From one perspective, Tasty—the division of BuzzFeed that is responsible for producing the site’s vastly popular, widely viewed “food porn” videos—is a radically new invention, changing the game and the markets to which it links. From another though, Tasty is just the latest example of how companies can take a good idea and leverage it across multiple channels to reach consumers wherever they are.
The former argument highlights what is new and unique about Tasty. To start, consider that an entire division of the company is dedicated to producing videos, shot from an overhead perspective, of people making food, like “Sliders 4 Ways.” This stream of content is hugely popular for BuzzFeed, prompting millions of hits, likes, and views.
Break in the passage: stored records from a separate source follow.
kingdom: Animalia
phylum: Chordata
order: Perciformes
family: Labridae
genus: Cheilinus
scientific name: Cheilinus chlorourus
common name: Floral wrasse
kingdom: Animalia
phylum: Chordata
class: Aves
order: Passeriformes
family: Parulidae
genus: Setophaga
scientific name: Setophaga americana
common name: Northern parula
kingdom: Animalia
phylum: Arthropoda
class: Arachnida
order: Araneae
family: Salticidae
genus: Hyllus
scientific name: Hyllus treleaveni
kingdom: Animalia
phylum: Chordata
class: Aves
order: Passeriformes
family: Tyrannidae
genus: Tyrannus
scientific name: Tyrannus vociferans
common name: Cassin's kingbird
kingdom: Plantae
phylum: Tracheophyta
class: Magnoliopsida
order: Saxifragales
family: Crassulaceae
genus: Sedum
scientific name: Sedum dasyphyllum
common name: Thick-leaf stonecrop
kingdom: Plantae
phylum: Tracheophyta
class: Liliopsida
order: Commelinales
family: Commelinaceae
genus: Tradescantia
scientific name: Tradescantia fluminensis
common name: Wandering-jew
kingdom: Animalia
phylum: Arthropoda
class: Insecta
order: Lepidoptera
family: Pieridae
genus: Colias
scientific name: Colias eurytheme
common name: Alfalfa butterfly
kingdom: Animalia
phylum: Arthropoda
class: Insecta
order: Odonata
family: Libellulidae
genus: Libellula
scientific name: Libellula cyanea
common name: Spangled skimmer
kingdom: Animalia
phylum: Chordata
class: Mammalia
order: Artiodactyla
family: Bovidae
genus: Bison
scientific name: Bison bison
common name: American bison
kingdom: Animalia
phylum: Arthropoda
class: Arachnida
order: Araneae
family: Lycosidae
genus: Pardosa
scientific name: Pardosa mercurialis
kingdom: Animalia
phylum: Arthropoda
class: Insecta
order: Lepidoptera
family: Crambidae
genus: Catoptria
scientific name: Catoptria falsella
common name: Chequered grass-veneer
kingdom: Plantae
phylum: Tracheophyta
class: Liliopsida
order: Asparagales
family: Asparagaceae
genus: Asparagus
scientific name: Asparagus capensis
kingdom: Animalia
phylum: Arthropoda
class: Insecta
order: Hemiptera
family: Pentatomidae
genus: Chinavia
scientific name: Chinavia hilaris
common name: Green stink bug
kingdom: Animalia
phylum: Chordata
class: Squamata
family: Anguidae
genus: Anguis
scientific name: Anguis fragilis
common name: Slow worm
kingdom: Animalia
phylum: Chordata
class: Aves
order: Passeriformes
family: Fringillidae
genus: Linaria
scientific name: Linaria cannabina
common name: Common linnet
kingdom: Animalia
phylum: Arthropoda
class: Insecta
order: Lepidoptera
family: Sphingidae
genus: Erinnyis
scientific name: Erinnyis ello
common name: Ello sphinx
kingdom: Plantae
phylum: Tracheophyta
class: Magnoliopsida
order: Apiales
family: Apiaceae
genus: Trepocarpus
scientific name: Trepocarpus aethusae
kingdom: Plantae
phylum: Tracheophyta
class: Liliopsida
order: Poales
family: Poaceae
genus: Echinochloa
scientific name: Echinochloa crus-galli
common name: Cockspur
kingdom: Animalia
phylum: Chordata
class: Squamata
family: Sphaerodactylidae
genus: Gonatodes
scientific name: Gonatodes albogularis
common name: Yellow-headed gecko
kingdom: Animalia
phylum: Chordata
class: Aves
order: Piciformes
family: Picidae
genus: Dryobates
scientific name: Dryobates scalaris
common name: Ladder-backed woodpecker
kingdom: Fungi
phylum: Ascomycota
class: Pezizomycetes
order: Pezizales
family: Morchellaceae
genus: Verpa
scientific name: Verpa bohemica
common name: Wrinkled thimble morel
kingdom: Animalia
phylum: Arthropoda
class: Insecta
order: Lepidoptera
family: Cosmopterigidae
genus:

Its “Cheeseburger Onion Ring” video alone racked up 167 million viewings. Overall, an estimated 1.1 billion views of Tasty content have occurred. To support itself, Tasty also makes videos for brands that pay it for its services, so the more popular it is, the more it can attract sellers who will pay to get their products featured.
Such popularity in turn has prompted Tasty to expand its operations to other fields as well, including the publication of a made-to-order cookbook and the development of an app that connects to a small cooktop, which users can program to prepare their food using various cooking methods. This Tasty One Top device thus offers fans their own chance to try sous vide or simmer a pot at home, with the help of the app. By expanding this way, Tasty seemingly is taking a wholly new and innovate route: from an electronic content provider and lifestyle brand to a manufacturer of both physical and electronic products and services.
But the opposite perspective on its expansion suggests that even if this transition might look different, it’s not that new. Disney leveraged its popular content, cartoons, and films to establish itself as a provider of theme park entertainment, a retailer, and a cultural force. In both cases, the foundation is the intellectual property that the company develops. The key to their success is finding ways to exploit, share, and sell that property and related products across a broad spectrum of channels and purchase occasions. According to this view, the model is the same. The only real difference is that the content is electronic, rather than derived from movies, books, or television.
Of course, another difference stems from the revenue sources, but here again, they might just be the same concept in different guise. Rather than selling just the content, Tasty earns revenues by getting people to pay to access its skills and abilities, similar to the way dedicated service firms (e.g., lawyers, accountants) do.
- Which perspective do you consider more convincing? That is, is Tasty a new version of an old story, or is it a radically new approach?